▶ Problem: Go to the line that contains "X5465357Y-5446614D01*" in the records below and repeat it, and each line after it, exactly through the end, omitting pictures.

▶ Available data:
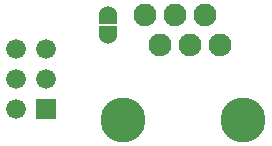
<source format=gbr>
G04 start of page 7 for group -4062 idx -4062 *
G04 Title: (unknown), soldermask *
G04 Creator: pcb 20140316 *
G04 CreationDate: Sat 04 Mar 2017 04:47:27 AM GMT UTC *
G04 For: petersen *
G04 Format: Gerber/RS-274X *
G04 PCB-Dimensions (mil): 1000.00 1100.00 *
G04 PCB-Coordinate-Origin: lower left *
%MOIN*%
%FSLAX25Y25*%
%LNBOTTOMMASK*%
%ADD59R,0.0300X0.0300*%
%ADD58C,0.0600*%
%ADD57C,0.1500*%
%ADD56C,0.0660*%
%ADD55C,0.0001*%
%ADD54C,0.0760*%
G54D54*X58000Y67000D03*
G54D55*G36*
X21700Y39000D02*Y32400D01*
X28300D01*
Y39000D01*
X21700D01*
G37*
G54D56*X25000Y45700D03*
Y55700D03*
X15000Y35700D03*
Y45700D03*
Y55700D03*
G54D54*X63000Y57000D03*
G54D57*X50500Y32000D03*
G54D54*X68000Y67000D03*
X73000Y57000D03*
X83000D03*
G54D57*X90500Y32000D03*
G54D54*X78000Y67000D03*
G54D58*X45500D03*
G54D59*X44000Y65500D02*X47000D01*
G54D58*X45500Y60200D03*
G54D59*X44000Y61700D02*X47000D01*
M02*

</source>
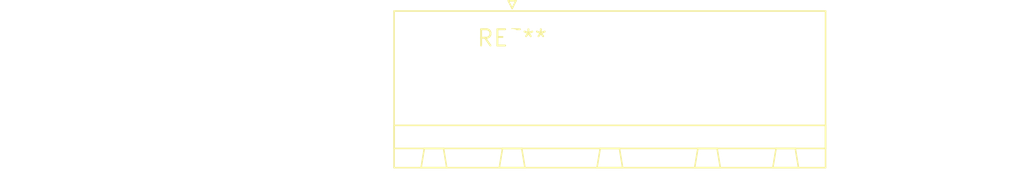
<source format=kicad_pcb>
(kicad_pcb (version 20240108) (generator pcbnew)

  (general
    (thickness 1.6)
  )

  (paper "A4")
  (layers
    (0 "F.Cu" signal)
    (31 "B.Cu" signal)
    (32 "B.Adhes" user "B.Adhesive")
    (33 "F.Adhes" user "F.Adhesive")
    (34 "B.Paste" user)
    (35 "F.Paste" user)
    (36 "B.SilkS" user "B.Silkscreen")
    (37 "F.SilkS" user "F.Silkscreen")
    (38 "B.Mask" user)
    (39 "F.Mask" user)
    (40 "Dwgs.User" user "User.Drawings")
    (41 "Cmts.User" user "User.Comments")
    (42 "Eco1.User" user "User.Eco1")
    (43 "Eco2.User" user "User.Eco2")
    (44 "Edge.Cuts" user)
    (45 "Margin" user)
    (46 "B.CrtYd" user "B.Courtyard")
    (47 "F.CrtYd" user "F.Courtyard")
    (48 "B.Fab" user)
    (49 "F.Fab" user)
    (50 "User.1" user)
    (51 "User.2" user)
    (52 "User.3" user)
    (53 "User.4" user)
    (54 "User.5" user)
    (55 "User.6" user)
    (56 "User.7" user)
    (57 "User.8" user)
    (58 "User.9" user)
  )

  (setup
    (pad_to_mask_clearance 0)
    (pcbplotparams
      (layerselection 0x00010fc_ffffffff)
      (plot_on_all_layers_selection 0x0000000_00000000)
      (disableapertmacros false)
      (usegerberextensions false)
      (usegerberattributes false)
      (usegerberadvancedattributes false)
      (creategerberjobfile false)
      (dashed_line_dash_ratio 12.000000)
      (dashed_line_gap_ratio 3.000000)
      (svgprecision 4)
      (plotframeref false)
      (viasonmask false)
      (mode 1)
      (useauxorigin false)
      (hpglpennumber 1)
      (hpglpenspeed 20)
      (hpglpendiameter 15.000000)
      (dxfpolygonmode false)
      (dxfimperialunits false)
      (dxfusepcbnewfont false)
      (psnegative false)
      (psa4output false)
      (plotreference false)
      (plotvalue false)
      (plotinvisibletext false)
      (sketchpadsonfab false)
      (subtractmaskfromsilk false)
      (outputformat 1)
      (mirror false)
      (drillshape 1)
      (scaleselection 1)
      (outputdirectory "")
    )
  )

  (net 0 "")

  (footprint "PhoenixContact_GMSTB_2,5_3-GF-7,62_1x03_P7.62mm_Horizontal_ThreadedFlange" (layer "F.Cu") (at 0 0))

)

</source>
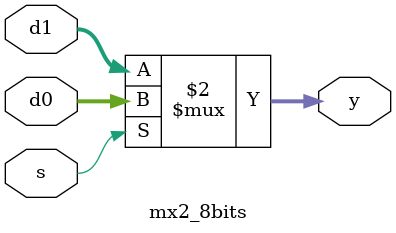
<source format=v>
module mx2_8bits(d0, d1, s, y);//mx2 for 8bit
input [7:0] d0, d1;//8bit input
input s;//select signal
output [7:0] y;//8bit output

assign y = (s==0)?d1:d0;//mux

endmodule

</source>
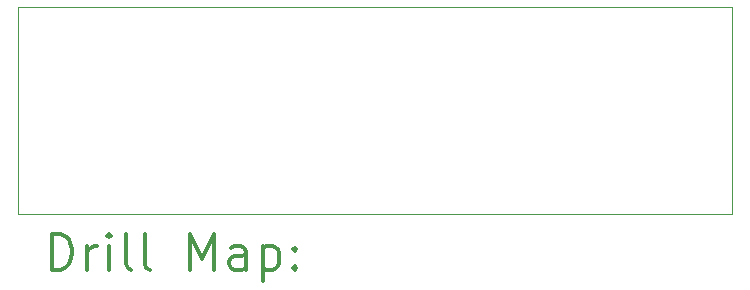
<source format=gbr>
%FSLAX45Y45*%
G04 Gerber Fmt 4.5, Leading zero omitted, Abs format (unit mm)*
G04 Created by KiCad (PCBNEW (5.1.5-0-10_14)) date 2020-03-21 12:37:55*
%MOMM*%
%LPD*%
G04 APERTURE LIST*
%TA.AperFunction,Profile*%
%ADD10C,0.050000*%
%TD*%
%ADD11C,0.200000*%
%ADD12C,0.300000*%
G04 APERTURE END LIST*
D10*
X3810000Y-3225800D02*
X9855200Y-3225800D01*
X3810000Y-4978400D02*
X3810000Y-3225800D01*
X9855200Y-4978400D02*
X3810000Y-4978400D01*
X9855200Y-3225800D02*
X9855200Y-4978400D01*
D11*
D12*
X4093928Y-5446614D02*
X4093928Y-5146614D01*
X4165357Y-5146614D01*
X4208214Y-5160900D01*
X4236786Y-5189472D01*
X4251071Y-5218043D01*
X4265357Y-5275186D01*
X4265357Y-5318043D01*
X4251071Y-5375186D01*
X4236786Y-5403757D01*
X4208214Y-5432329D01*
X4165357Y-5446614D01*
X4093928Y-5446614D01*
X4393928Y-5446614D02*
X4393928Y-5246614D01*
X4393928Y-5303757D02*
X4408214Y-5275186D01*
X4422500Y-5260900D01*
X4451071Y-5246614D01*
X4479643Y-5246614D01*
X4579643Y-5446614D02*
X4579643Y-5246614D01*
X4579643Y-5146614D02*
X4565357Y-5160900D01*
X4579643Y-5175186D01*
X4593928Y-5160900D01*
X4579643Y-5146614D01*
X4579643Y-5175186D01*
X4765357Y-5446614D02*
X4736786Y-5432329D01*
X4722500Y-5403757D01*
X4722500Y-5146614D01*
X4922500Y-5446614D02*
X4893928Y-5432329D01*
X4879643Y-5403757D01*
X4879643Y-5146614D01*
X5265357Y-5446614D02*
X5265357Y-5146614D01*
X5365357Y-5360900D01*
X5465357Y-5146614D01*
X5465357Y-5446614D01*
X5736786Y-5446614D02*
X5736786Y-5289472D01*
X5722500Y-5260900D01*
X5693928Y-5246614D01*
X5636786Y-5246614D01*
X5608214Y-5260900D01*
X5736786Y-5432329D02*
X5708214Y-5446614D01*
X5636786Y-5446614D01*
X5608214Y-5432329D01*
X5593928Y-5403757D01*
X5593928Y-5375186D01*
X5608214Y-5346614D01*
X5636786Y-5332329D01*
X5708214Y-5332329D01*
X5736786Y-5318043D01*
X5879643Y-5246614D02*
X5879643Y-5546614D01*
X5879643Y-5260900D02*
X5908214Y-5246614D01*
X5965357Y-5246614D01*
X5993928Y-5260900D01*
X6008214Y-5275186D01*
X6022500Y-5303757D01*
X6022500Y-5389472D01*
X6008214Y-5418043D01*
X5993928Y-5432329D01*
X5965357Y-5446614D01*
X5908214Y-5446614D01*
X5879643Y-5432329D01*
X6151071Y-5418043D02*
X6165357Y-5432329D01*
X6151071Y-5446614D01*
X6136786Y-5432329D01*
X6151071Y-5418043D01*
X6151071Y-5446614D01*
X6151071Y-5260900D02*
X6165357Y-5275186D01*
X6151071Y-5289472D01*
X6136786Y-5275186D01*
X6151071Y-5260900D01*
X6151071Y-5289472D01*
M02*

</source>
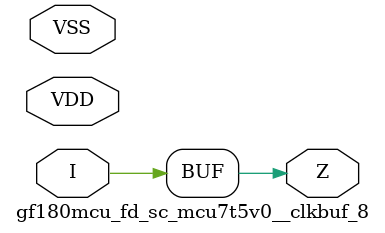
<source format=v>

module gf180mcu_fd_sc_mcu7t5v0__clkbuf_8( I, Z, VDD, VSS );
input I;
inout VDD, VSS;
output Z;

	buf MGM_BG_0( Z, I );

endmodule

</source>
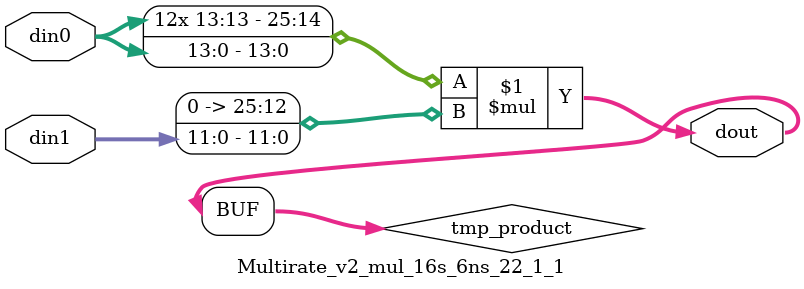
<source format=v>

`timescale 1 ns / 1 ps

 module Multirate_v2_mul_16s_6ns_22_1_1(din0, din1, dout);
parameter ID = 1;
parameter NUM_STAGE = 0;
parameter din0_WIDTH = 14;
parameter din1_WIDTH = 12;
parameter dout_WIDTH = 26;

input [din0_WIDTH - 1 : 0] din0; 
input [din1_WIDTH - 1 : 0] din1; 
output [dout_WIDTH - 1 : 0] dout;

wire signed [dout_WIDTH - 1 : 0] tmp_product;


























assign tmp_product = $signed(din0) * $signed({1'b0, din1});









assign dout = tmp_product;





















endmodule

</source>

▶ Output for this task:
X5465357Y-5446614D01*
X5736786Y-5446614D02*
X5736786Y-5289472D01*
X5722500Y-5260900D01*
X5693928Y-5246614D01*
X5636786Y-5246614D01*
X5608214Y-5260900D01*
X5736786Y-5432329D02*
X5708214Y-5446614D01*
X5636786Y-5446614D01*
X5608214Y-5432329D01*
X5593928Y-5403757D01*
X5593928Y-5375186D01*
X5608214Y-5346614D01*
X5636786Y-5332329D01*
X5708214Y-5332329D01*
X5736786Y-5318043D01*
X5879643Y-5246614D02*
X5879643Y-5546614D01*
X5879643Y-5260900D02*
X5908214Y-5246614D01*
X5965357Y-5246614D01*
X5993928Y-5260900D01*
X6008214Y-5275186D01*
X6022500Y-5303757D01*
X6022500Y-5389472D01*
X6008214Y-5418043D01*
X5993928Y-5432329D01*
X5965357Y-5446614D01*
X5908214Y-5446614D01*
X5879643Y-5432329D01*
X6151071Y-5418043D02*
X6165357Y-5432329D01*
X6151071Y-5446614D01*
X6136786Y-5432329D01*
X6151071Y-5418043D01*
X6151071Y-5446614D01*
X6151071Y-5260900D02*
X6165357Y-5275186D01*
X6151071Y-5289472D01*
X6136786Y-5275186D01*
X6151071Y-5260900D01*
X6151071Y-5289472D01*
M02*

</source>
<source format=v>

module gf180mcu_fd_sc_mcu7t5v0__clkbuf_8( I, Z, VDD, VSS );
input I;
inout VDD, VSS;
output Z;

	buf MGM_BG_0( Z, I );

endmodule

</source>
<source format=v>

`timescale 1 ns / 1 ps

 module Multirate_v2_mul_16s_6ns_22_1_1(din0, din1, dout);
parameter ID = 1;
parameter NUM_STAGE = 0;
parameter din0_WIDTH = 14;
parameter din1_WIDTH = 12;
parameter dout_WIDTH = 26;

input [din0_WIDTH - 1 : 0] din0; 
input [din1_WIDTH - 1 : 0] din1; 
output [dout_WIDTH - 1 : 0] dout;

wire signed [dout_WIDTH - 1 : 0] tmp_product;


























assign tmp_product = $signed(din0) * $signed({1'b0, din1});









assign dout = tmp_product;





















endmodule

</source>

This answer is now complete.